Eminent domain: a primer

Since the early days of the country's history, eminent domain has fueled a number of arguably necessary and publicly popular projects throughout the nation. It has played an important role in the growth of the railroads and the electrification of rural lands, and has been used to clear space for bridges, tunnels, government buildings, and airports.

            Eminent domain can be initiated by local, state, or federal government, and centers on the ability to acquire private property considered important to the public interest. The landowner is forced to sell, but must be compensated based on what is determined to be "fair market value." The authority that wants to take the land files an estimate of the property's worth upon the declaration of its intentions.

            The process is rooted in the Fifth Amendment of the US Constitution, which orders that no "private property be taken for public use, without just compensation."

            Though it has been used for public good, many instances of eminent domain have raised questions of abuse.

            The Institute for Justice, a nonprofit law firm based in Washington, DC, released a report last year documenting what it considers to be unjust applications of the process.

            Among the examples the report cites are the eviction of a woman in her 80s from her home of 55 years in Bremerton, Washington, for a sewer plant expansion that never happened.
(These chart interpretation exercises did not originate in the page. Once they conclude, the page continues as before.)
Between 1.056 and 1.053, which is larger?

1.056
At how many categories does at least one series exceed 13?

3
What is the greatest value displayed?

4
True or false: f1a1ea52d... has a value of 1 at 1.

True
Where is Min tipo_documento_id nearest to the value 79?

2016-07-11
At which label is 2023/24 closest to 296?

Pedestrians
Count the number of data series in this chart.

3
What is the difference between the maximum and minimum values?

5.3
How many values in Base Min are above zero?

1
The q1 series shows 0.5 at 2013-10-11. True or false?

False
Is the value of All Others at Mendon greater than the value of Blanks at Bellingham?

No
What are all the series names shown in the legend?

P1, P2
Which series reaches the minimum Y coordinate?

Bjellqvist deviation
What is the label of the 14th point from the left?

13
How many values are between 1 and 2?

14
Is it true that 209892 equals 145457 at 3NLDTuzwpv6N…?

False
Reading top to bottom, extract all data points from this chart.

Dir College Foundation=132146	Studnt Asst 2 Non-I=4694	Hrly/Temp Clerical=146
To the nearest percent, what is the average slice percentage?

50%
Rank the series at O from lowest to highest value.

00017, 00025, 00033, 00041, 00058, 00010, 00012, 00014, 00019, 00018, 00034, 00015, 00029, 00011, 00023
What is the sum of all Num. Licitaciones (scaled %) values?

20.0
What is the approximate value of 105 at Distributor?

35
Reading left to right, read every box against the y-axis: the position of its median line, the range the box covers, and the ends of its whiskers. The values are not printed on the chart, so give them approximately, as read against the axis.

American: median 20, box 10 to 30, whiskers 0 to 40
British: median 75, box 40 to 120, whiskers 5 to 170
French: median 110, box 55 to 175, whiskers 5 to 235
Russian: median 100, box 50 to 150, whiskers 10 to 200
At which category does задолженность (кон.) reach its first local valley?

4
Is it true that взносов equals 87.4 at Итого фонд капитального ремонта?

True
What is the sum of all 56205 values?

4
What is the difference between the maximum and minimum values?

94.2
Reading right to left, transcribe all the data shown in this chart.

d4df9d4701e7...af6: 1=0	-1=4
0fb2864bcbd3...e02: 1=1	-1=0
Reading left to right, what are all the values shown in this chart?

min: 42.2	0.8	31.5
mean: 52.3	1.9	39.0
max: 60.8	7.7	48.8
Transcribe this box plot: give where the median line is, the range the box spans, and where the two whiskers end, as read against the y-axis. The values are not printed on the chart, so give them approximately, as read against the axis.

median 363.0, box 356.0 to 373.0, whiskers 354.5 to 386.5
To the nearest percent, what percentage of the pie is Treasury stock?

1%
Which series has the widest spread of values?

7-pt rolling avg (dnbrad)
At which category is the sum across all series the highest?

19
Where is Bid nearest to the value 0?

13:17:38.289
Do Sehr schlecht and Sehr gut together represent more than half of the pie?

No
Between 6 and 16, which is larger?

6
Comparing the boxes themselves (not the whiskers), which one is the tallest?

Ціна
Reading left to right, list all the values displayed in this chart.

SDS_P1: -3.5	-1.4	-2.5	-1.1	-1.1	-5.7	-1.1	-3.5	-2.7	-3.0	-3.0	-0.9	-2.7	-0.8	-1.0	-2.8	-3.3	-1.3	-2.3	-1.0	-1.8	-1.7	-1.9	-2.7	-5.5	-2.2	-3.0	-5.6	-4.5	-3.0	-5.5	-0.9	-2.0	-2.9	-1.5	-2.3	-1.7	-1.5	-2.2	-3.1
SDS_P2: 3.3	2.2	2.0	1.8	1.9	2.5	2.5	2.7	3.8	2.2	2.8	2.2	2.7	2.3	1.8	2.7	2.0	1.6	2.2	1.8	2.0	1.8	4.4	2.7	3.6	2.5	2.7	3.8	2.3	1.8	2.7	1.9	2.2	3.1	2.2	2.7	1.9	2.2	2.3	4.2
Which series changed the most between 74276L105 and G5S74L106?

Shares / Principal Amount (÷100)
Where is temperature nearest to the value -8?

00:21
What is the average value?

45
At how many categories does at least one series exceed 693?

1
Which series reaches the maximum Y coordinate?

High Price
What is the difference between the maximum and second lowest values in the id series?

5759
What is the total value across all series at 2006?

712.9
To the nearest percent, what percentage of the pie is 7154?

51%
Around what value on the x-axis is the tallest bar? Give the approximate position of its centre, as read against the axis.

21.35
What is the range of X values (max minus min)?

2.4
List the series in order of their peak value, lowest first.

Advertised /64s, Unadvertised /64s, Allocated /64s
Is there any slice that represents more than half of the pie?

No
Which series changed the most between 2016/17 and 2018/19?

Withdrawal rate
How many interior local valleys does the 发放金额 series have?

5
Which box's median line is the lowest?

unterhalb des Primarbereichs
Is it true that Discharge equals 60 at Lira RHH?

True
Instead, the site was turned into an auto dealership. In New York City, the Empire State Development Corporation condemned an entire Times Square block on Eighth Avenue between 40th and 41st Streets for a new 52-story office tower for The New York Times. In Port Chester, New York, a Hispanic neighborhood occupied by antique shops, specialty retail, and restaurants, and described by the Institute for Justice as "thriving," was condemned. The village had made a deal with a private contractor who wanted to turn the area into a big-box shopping center.

            "As early as 1795, the US Supreme Court described the power of eminent domain --- where the government takes someone's property for a 'public use' --- as 'the despotic power,'" the report states.

            New York State, according to the Institute for Justice, is "perhaps the worst state in the country for eminent domain abuse."

            One controversial aspect of eminent domain is the lack of a clear-cut definition of "just compensation" in the Constitution. Federal and state codes have spelled it out as "fair market value," though no exact formula for determining such a figure has been agreed upon nationally.

            The "fair market value" declared by the government agency initiating eminent domain is often a cause of contention by the landowner. Sometimes the issue is settled amicably when both sides agree on a figure, while other times the issue evolves into a legal battle. In some cases, the private citizen whose land has been targeted can no longer compete financially with the government and eventually concedes.